* Your assignment:
Print the whole listing below exactly as given, pictures excluded.

* Recorded data:
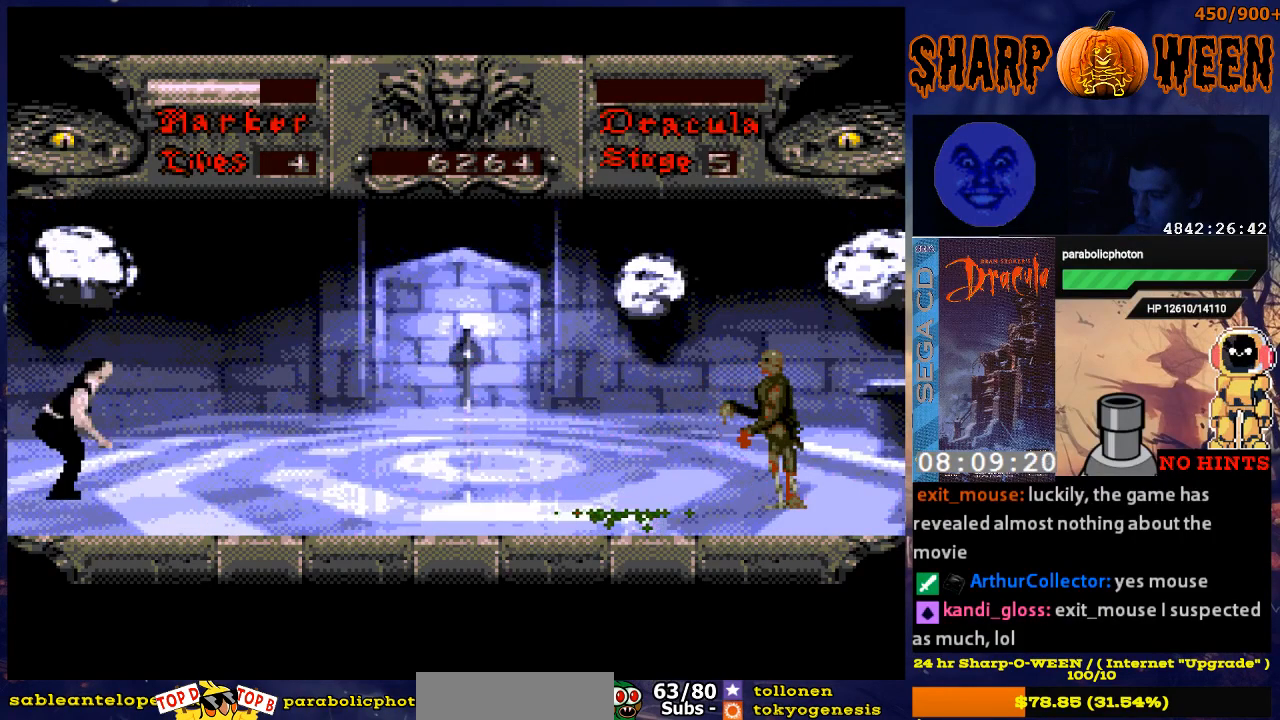
{"buttons": ["DPAD_UP"], "events": [[368, "DPAD_UP", "down"]]}
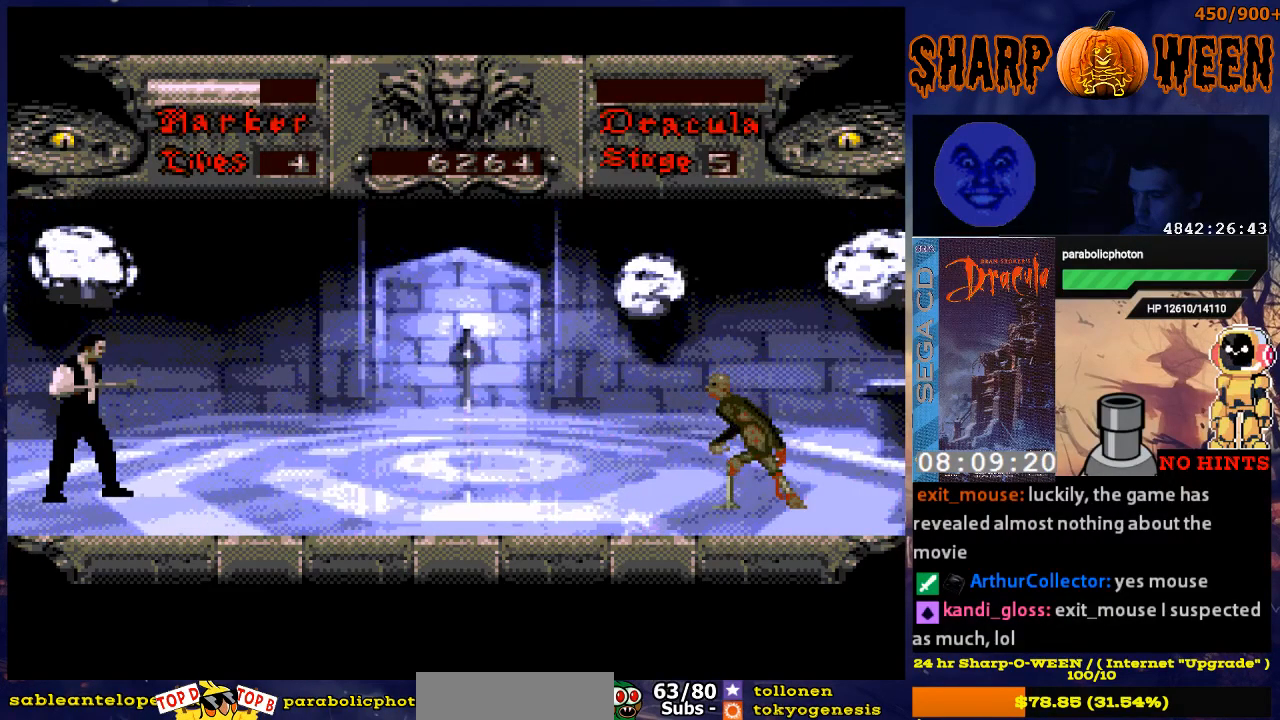
{"buttons": ["DPAD_RIGHT"], "events": [[267, "DPAD_UP", "up"], [501, "DPAD_RIGHT", "down"]]}
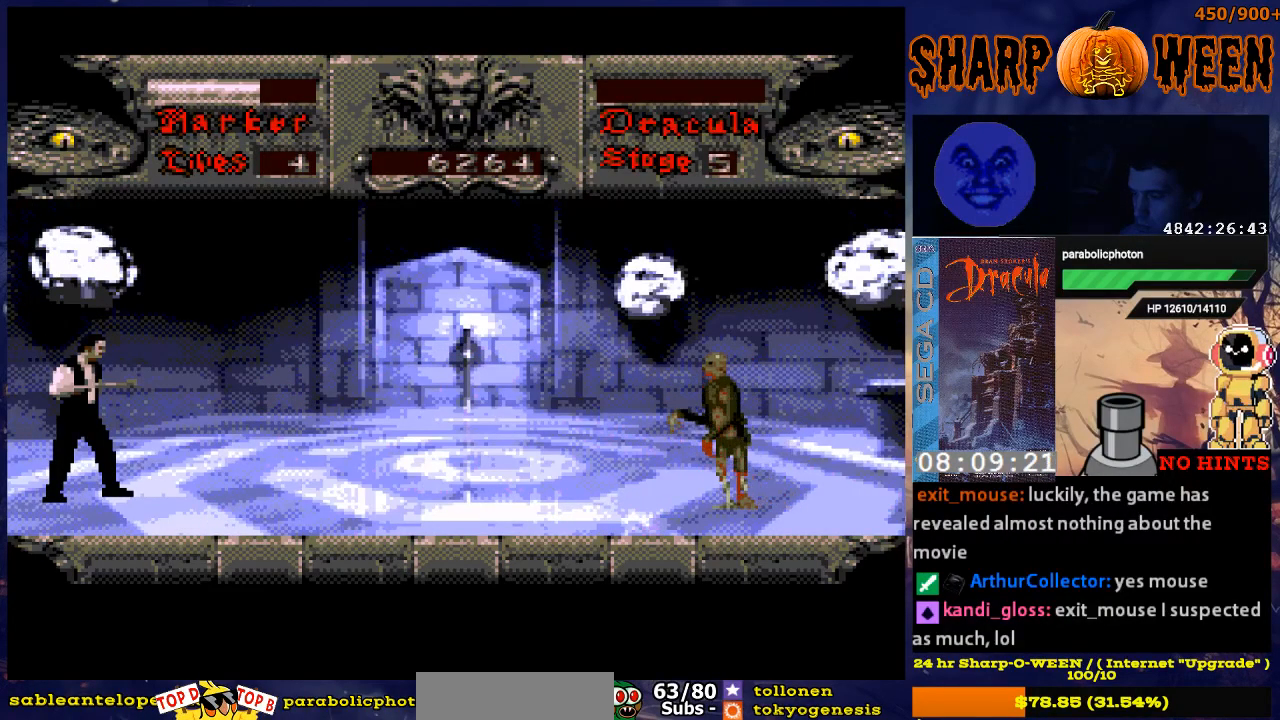
{"buttons": [], "events": [[201, "DPAD_RIGHT", "up"]]}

* Answer to the problem:
{"buttons": ["DPAD_UP"], "events": [[368, "DPAD_UP", "down"]]}
{"buttons": ["DPAD_RIGHT"], "events": [[267, "DPAD_UP", "up"], [501, "DPAD_RIGHT", "down"]]}
{"buttons": [], "events": [[201, "DPAD_RIGHT", "up"]]}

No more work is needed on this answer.